Tesla (TSLA) 0.78%) recently hosted its annual meeting in Texas, where shareholders voted for a 3-for-1 stock split. The split itself has yet to be scheduled, but it will be Tesla’s second stock split in just over two years, and many investors see it as a bullish sign.
To be clear, splitting a stock has no impact on a company’s market capitalization, the intrinsic value of a stock, or important fundamentals like profitability. Splits simply make a stock more accessible by lowering the share price. But lowering the price is only necessary after significant stock price appreciation, which implies sound execution from a trading perspective.
With that in mind, is it time to buy Tesla stock?
Tesla shareholders meeting details
The pending stock split may have been the headline for some investors, but the most important part of the shareholder meeting was the commentary provided by CEO Elon Musk. He first touted Tesla’s profitability, noting that the company had achieved a leading position in the industry. Operating margin During the past year. That success comes from relentless pursuit of efficiency through factory design and automation, and innovations such as one-piece casting and low cost battery cells. And Tesla is ready to be even more efficient in the future.
The recently opened Gigafactory Berlin will reduce logistics costs by localizing the company’s European operations, meaning fewer cars will need to be shipped to Europe from factories in the US and China.

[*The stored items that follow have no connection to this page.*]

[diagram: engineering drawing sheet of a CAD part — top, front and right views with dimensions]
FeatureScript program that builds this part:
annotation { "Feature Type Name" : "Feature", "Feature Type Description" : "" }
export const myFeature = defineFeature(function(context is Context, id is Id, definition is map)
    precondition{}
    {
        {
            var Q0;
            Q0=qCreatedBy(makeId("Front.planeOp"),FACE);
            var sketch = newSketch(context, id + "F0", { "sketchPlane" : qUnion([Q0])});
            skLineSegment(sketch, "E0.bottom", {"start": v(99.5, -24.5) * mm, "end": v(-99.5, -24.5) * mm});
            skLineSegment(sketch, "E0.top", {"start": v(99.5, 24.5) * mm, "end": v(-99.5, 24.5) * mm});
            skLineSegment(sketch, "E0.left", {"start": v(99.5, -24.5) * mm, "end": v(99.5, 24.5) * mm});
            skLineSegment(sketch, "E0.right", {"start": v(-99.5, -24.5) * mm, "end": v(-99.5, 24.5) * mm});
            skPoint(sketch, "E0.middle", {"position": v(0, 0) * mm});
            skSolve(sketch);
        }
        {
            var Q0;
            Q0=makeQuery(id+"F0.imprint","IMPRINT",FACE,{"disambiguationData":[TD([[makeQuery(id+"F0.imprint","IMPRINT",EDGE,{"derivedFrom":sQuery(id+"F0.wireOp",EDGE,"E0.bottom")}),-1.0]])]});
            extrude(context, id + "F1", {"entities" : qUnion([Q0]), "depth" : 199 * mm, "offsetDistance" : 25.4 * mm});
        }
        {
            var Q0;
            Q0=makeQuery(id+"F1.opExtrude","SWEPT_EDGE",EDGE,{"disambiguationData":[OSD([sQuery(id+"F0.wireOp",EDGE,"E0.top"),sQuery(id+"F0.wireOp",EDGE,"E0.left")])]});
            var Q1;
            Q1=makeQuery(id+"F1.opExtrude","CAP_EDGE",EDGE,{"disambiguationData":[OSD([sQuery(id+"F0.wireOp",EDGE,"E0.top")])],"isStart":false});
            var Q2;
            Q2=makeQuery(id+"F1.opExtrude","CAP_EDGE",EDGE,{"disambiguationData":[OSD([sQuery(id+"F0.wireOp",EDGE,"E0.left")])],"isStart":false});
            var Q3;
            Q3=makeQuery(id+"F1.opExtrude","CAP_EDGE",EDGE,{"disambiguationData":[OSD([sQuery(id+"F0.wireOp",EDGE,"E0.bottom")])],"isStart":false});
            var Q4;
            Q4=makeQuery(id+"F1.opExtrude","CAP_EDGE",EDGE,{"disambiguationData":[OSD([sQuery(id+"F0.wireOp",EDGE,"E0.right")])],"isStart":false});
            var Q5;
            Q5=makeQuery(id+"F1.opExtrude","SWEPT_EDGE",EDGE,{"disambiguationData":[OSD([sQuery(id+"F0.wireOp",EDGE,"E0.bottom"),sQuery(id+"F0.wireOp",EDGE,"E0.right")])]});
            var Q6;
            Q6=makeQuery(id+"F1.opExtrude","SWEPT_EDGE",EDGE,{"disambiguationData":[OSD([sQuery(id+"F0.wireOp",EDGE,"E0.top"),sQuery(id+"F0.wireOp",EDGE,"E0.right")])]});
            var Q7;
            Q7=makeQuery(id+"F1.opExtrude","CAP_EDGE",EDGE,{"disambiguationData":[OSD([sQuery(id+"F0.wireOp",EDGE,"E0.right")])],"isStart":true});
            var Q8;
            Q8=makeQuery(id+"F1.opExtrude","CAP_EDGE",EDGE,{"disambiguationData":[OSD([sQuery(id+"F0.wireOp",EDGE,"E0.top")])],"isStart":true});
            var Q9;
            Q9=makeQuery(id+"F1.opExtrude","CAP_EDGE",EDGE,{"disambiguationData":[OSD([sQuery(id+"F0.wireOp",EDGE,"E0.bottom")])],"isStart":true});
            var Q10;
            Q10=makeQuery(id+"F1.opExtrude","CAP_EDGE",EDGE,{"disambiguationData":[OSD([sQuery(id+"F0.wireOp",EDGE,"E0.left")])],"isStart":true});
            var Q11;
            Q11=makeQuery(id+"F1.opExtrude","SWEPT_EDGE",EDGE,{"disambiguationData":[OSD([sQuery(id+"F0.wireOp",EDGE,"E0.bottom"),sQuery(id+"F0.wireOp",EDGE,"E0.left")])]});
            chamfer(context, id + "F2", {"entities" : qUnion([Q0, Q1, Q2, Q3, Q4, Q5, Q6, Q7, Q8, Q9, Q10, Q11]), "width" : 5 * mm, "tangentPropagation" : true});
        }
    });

Tesla also plans to implement 4680-style battery cells in earnest next year, a technology that will cut battery production costs in half. That’s especially impressive because Tesla already pays less to produce battery packs than any other automaker, according to Cairn Energy Research Advisors, and battery packs are the most expensive part of an electric car.
Looking ahead, Musk says that Tesla could reach a production rate of 2 million vehicles by the end of this year, reiterating the goal of 20 million vehicles by the end of the decade. For that to happen, Tesla plans to build 10 to 12 Gigafactories over time, and the next factory location could be announced later this year.

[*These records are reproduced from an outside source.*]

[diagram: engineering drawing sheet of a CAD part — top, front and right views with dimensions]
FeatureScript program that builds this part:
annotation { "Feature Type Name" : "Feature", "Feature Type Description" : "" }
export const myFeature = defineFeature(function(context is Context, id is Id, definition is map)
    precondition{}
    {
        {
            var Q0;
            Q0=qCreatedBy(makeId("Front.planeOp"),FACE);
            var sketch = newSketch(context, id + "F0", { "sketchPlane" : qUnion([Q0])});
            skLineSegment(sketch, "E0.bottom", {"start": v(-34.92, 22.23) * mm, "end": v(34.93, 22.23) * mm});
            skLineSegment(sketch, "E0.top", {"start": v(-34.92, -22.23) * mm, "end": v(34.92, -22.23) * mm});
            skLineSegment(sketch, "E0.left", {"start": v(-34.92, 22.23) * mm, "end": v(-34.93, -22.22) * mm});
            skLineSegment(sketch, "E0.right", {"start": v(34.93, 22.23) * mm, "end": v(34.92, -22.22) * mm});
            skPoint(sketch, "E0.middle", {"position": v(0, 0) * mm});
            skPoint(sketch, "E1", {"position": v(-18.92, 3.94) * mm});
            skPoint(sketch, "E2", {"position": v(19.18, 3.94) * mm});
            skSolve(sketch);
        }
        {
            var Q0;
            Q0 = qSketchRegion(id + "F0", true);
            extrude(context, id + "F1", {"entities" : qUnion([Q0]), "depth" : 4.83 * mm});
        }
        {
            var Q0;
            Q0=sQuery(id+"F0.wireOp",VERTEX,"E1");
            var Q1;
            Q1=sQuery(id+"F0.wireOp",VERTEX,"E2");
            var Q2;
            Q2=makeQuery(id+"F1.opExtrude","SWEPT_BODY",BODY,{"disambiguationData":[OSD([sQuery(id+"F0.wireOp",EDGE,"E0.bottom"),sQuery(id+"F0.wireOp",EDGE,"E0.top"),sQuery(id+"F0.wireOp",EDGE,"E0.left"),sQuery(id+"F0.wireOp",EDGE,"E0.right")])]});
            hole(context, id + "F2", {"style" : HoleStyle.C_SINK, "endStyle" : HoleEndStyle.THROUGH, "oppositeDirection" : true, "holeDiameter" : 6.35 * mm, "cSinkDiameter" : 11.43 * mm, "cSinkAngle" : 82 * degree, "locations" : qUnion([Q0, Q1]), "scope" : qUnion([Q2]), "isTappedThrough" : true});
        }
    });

Tesla has an ambitious roadmap
Financially, Tesla is working flat out. Strong demand and unrivaled efficiency have fueled some truly impressive growth over the last year. Trailing 12-month revenue is up 60% from a year earlier to $67.2 billion and free cash flow soared 165% to $6.9 billion. But those figures represent a small fraction of what the company could be.
During the shareholder event, Musk noted that Tesla is equal parts software company and hardware company, echoing his belief that fully autonomous driving (FSD) software will eventually be the most important source of profitability for the Tesla. automobile business.
In that sense, Tesla has a significant advantage in FSD technology. Its vehicles have been equipped with autopilot hardware for years, allowing the company to capture more than 35 million miles (and counting) of autonomous driving data. That’s more than any other automaker, and high-quality data is the cornerstone of artificial intelligence.
With that in mind, Tesla has a robotaxi slated for volume production in 2024, and the company is finally planning to start an autonomous transportation service. That could drastically change the nature of the business. Robotaxis would likely generate large sums of recurring revenue with very high margins. In fact, analysts UBS investment bank say the robot taxi market will be worth at least $2 trillion by 2030, while analysts at Ark Invest project ride-sharing platforms could generate $2 trillion in revenue. Benefits by 2030.
There is one more piece to the puzzle: the autonomous humanoid robot codenamed Optimus. Musk believes that Optimus will ultimately be worth more than the car business and that his success will eventually make Tesla the most valuable company in the world.
Are Tesla shares a purchase?
Tesla is currently trading at 15.1 times sales, an incredibly rich valuation for a car company. But Tesla may look more like a software company a decade from now, which would make its current valuation quite reasonable. With that in mind, patient investors should consider buying some shares of this growth stock right now.